#### Task item
Reproduce the text read from each page in the records, line by line as it appears, leaving the pictures out of your answer.

[Extracted data entries]
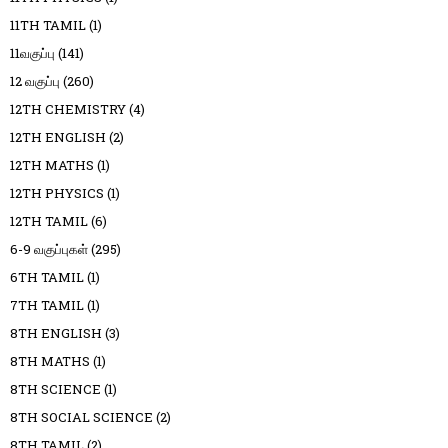
11TH TAMIL
(1)
11வகுப்பு
(141)
12 வகுப்பு
(260)
12TH CHEMISTRY
(4)
12TH ENGLISH
(2)
12TH MATHS
(1)
12TH PHYSICS
(1)
12TH TAMIL
(6)
6-9 வகுப்புகள்
(295)
6TH TAMIL
(1)
7TH TAMIL
(1)
8TH ENGLISH
(3)
8TH MATHS
(1)
8TH SCIENCE
(1)
8TH SOCIAL SCIENCE
(2)
8TH TAMIL
(2)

#### Response to this task
11TH TAMIL
(1)
11வகுப்பு
(141)
12 வகுப்பு
(260)
12TH CHEMISTRY
(4)
12TH ENGLISH
(2)
12TH MATHS
(1)
12TH PHYSICS
(1)
12TH TAMIL
(6)
6-9 வகுப்புகள்
(295)
6TH TAMIL
(1)
7TH TAMIL
(1)
8TH ENGLISH
(3)
8TH MATHS
(1)
8TH SCIENCE
(1)
8TH SOCIAL SCIENCE
(2)
8TH TAMIL
(2)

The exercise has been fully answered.